When did the meaning of the term "metabelian" change? I just realised that the meaning of the term "metabelian", when applied to groups, or Lie algebras, seems to have changed over years. (These days, it means that $[[G,G],[G,G]]$ is trivial, while in the past it was occasionally used to indicate that $[[G,G],G]$ is trivial. The difference here is that between solvability and nilpotence, that is.) 
This wiki says "The concept and term metabelian group was introduced by Furtwangler in 1930.
The term metabelian was earlier used for groups of nilpotence class 2, but is no longer used in that sense." (I don't understand "earlier" here. Can that sentence be parsed uniquely? Earlier than Furtwangler introduced the term? Earlier than the wiki article was written?)
I know at least one reference from mid 1960s (a PhD thesis from the US) where that old-fashioned usage is present, and I'd like to understand the history better in this instance. Thanks for help.
EDIT: it appears that the situation with usage and its history may be even different for groups and Lie algebras; I only dealt with literature on metabelian Lie algebras, and from answers so far I gather that there may be difference.
 A: I have the impression that even nowadays the term "metabelian" can be confusing if you talk about.

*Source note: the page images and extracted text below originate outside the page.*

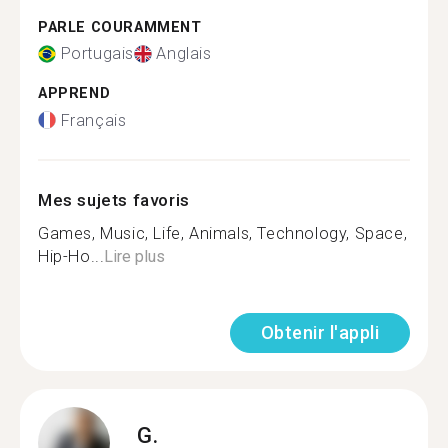
PARLE COURAMMENT
Portugais
Anglais
APPREND
Français
Mes sujets favoris
Games, Music, Life, Animals, Technology, Space,
Hip-Ho...
Lire plus
Obtenir l'appli
G.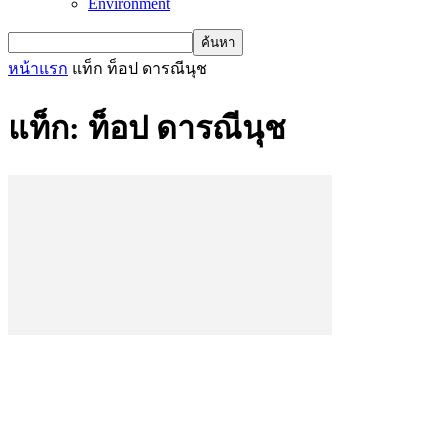
Environment
หน้าแรก
แท็ก
ท็อป ดารณีนุช
แท็ก: ท็อป ดารณีนุช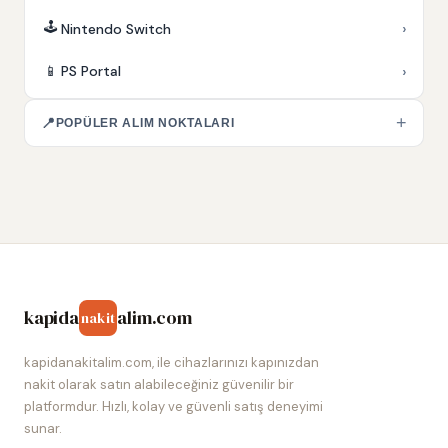
🕹️
›
Nintendo Switch
›
📱
PS Portal
+
📍
POPÜLER ALIM NOKTALARI
kapida
alim.com
nakit
kapidanakitalim.com, ile cihazlarınızı kapınızdan
nakit olarak satın alabileceğiniz güvenilir bir
platformdur. Hızlı, kolay ve güvenli satış deneyimi
sunar.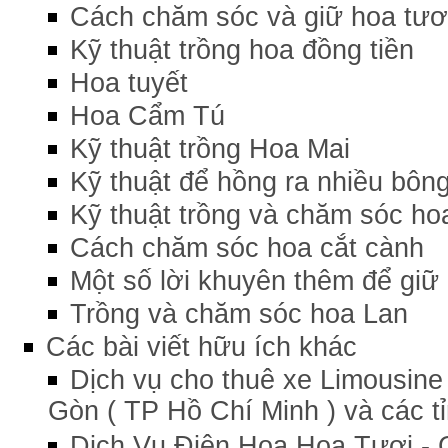
Cách chăm sóc và giữ hoa tươi
Kỹ thuật trồng hoa đồng tiền
Hoa tuyết
Hoa Cẩm Tú
Kỹ thuật trồng Hoa Mai
Kỹ thuật để hồng ra nhiều bôn
Kỹ thuật trồng và chăm sóc ho
Cách chăm sóc hoa cắt cành
Một số lời khuyên thêm để giữ 
Trồng và chăm sóc hoa Lan
Các bài viết hữu ích khác
Dịch vụ cho thuê xe Limousine 
Gòn ( TP Hồ Chí Minh ) và các t
Dịch Vụ Điện Hoa Hoa Tươi - 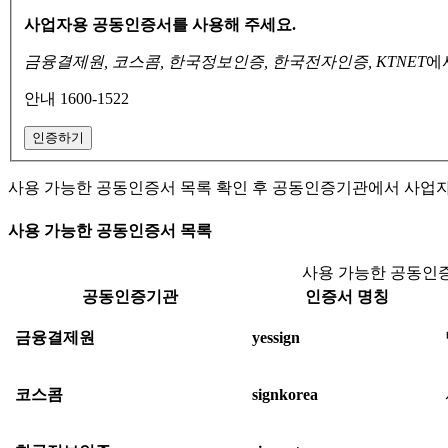
사업자용 공동인증서를 사용해 주세요.
금융결제원, 코스콤, 한국정보인증, 한국전자인증, KTNET
에
안내 1600-1522
인증하기
사용 가능한 공동인증서 목록 확인 후 공동인증기관에서 사업
사용 가능한 공동인증서 목록
사용 가능한 공동인증
공동인증기관
인증서 명칭
금융결제원
yessign
코스콤
signkorea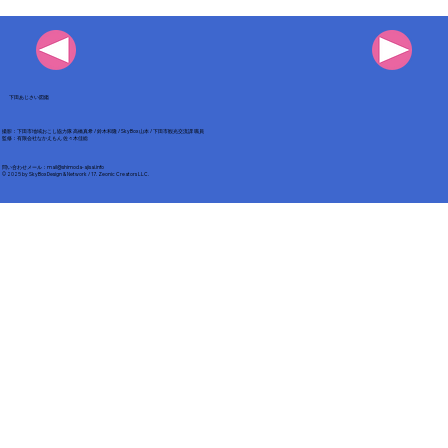
下田あじさい図鑑
撮影：下田市地域おこし協力隊 高橋真希 / 鈴木和隆 / SkyBox 山本 / 下田市観光交流課 職員
​監修：有限会社なかえもん 佐々木佳総
​問い合わせメール：
mail@shimoda-ajisai.info
© 2025 by
SkyBox Design & Network / 17. Zeonic Creators LLC
.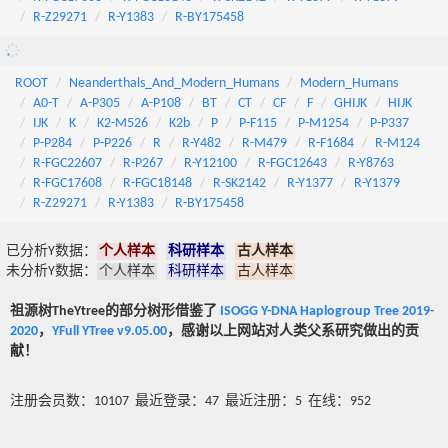
R-Z29271
R-Y1383
R-BY175458
ROOT
Neanderthals_And_Modern_Humans
Modern_Humans
A0-T
A-P305
A-P108
BT
CT
CF
F
GHIJK
HIJK
IJK
K
K2-M526
K2b
P
P-F115
P-M1254
P-P337
P-P284
P-P226
R
R-Y482
R-M479
R-F1684
R-M124
R-FGC22607
R-P267
R-Y12100
R-FGC12643
R-Y8763
R-FGC17608
R-FGC18148
R-SK2142
R-Y1377
R-Y1379
R-Z29271
R-Y1383
R-BY175458
已分析Y数据：
个人样本
科研样本
古人样本
未分析Y数据：
个人样本
科研样本
古人样本
祖源树TheYtree的部分树形借鉴了
ISOGG Y-DNA Haplogroup Tree 2019-
2020
，
YFull YTree v9.05.00
，感谢以上网站对人类父系研究做出的贡
献！
注册会员数：10107 最近登录：47 最近注册：5 在线：952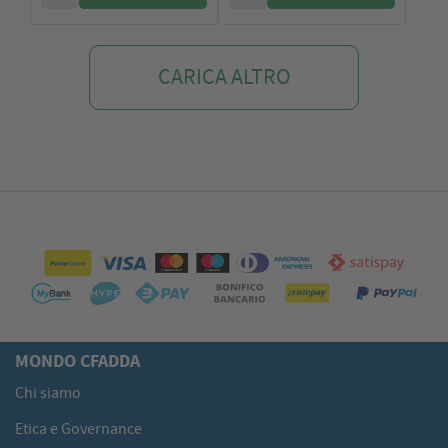
CARICA ALTRO
MONDO CFADDA
Chi siamo
Etica e Governance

Although I would also say, that it means $2$-step solvable now most of the time, it still can mean $2$-step nilpotent sometimes. In particular, "metabelian Lie algebras" can still mean $2$-step nilpotent Lie algebras, see the following (and other) articles:
M. A. Gauger: On the Classification of Metabelian Lie Algebras (1973). 

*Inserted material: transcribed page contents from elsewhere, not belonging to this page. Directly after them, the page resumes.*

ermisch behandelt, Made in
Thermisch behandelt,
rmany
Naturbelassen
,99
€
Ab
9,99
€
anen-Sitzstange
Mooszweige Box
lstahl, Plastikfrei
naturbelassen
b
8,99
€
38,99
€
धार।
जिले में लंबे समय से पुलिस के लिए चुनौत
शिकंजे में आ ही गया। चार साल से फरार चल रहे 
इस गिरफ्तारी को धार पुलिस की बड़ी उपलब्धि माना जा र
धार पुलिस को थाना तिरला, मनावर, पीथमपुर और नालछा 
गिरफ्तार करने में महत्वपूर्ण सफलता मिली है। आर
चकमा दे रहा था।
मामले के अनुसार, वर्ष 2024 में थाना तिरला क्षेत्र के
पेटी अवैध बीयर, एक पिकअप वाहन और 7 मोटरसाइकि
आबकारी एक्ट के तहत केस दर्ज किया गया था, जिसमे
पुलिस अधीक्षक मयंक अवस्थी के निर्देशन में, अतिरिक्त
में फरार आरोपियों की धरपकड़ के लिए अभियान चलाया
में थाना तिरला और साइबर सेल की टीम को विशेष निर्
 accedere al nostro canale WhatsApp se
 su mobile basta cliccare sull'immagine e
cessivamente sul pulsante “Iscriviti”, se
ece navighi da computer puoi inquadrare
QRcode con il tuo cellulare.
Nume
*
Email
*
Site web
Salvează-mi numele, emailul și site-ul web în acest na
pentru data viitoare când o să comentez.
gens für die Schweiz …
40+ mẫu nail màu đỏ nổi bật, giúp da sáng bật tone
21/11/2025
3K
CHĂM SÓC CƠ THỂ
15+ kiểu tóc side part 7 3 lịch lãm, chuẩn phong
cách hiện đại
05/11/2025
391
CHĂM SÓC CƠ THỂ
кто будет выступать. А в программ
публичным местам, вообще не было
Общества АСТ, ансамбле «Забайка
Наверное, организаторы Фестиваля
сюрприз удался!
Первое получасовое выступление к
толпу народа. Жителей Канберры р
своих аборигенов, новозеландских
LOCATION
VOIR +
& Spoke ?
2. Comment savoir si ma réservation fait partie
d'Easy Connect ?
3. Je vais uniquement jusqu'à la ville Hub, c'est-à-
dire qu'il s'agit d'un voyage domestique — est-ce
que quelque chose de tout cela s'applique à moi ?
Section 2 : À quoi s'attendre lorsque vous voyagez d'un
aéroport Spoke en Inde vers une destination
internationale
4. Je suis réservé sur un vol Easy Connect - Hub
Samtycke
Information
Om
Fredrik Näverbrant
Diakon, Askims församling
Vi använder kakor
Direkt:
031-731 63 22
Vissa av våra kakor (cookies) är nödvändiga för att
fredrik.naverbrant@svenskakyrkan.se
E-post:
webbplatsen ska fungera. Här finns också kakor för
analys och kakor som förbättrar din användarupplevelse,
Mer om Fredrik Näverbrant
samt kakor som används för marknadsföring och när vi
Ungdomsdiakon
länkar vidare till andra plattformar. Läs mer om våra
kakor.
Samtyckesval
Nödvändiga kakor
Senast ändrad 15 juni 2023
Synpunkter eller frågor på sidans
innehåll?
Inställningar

E. M. Luks: What is the typical nilpotent Lie algebra ? (1977). 
L. Y. Galitski and D. A. Timashev: On the Classification of Metabelian Lie Algebras (1999). 
This is not an answer in the historical sense, but only a comment with too long references (which should perhaps belong to meta, if abelian belongs here).
A: The 1967 book Varieties of Groups by Hanna Neumann has the following footnote (p. 21): The term metabelian will always mean solvable of length two in agreement with current English usage; note however that in much of the Russian literature the term is used in the sense of `nilpotent of class two'.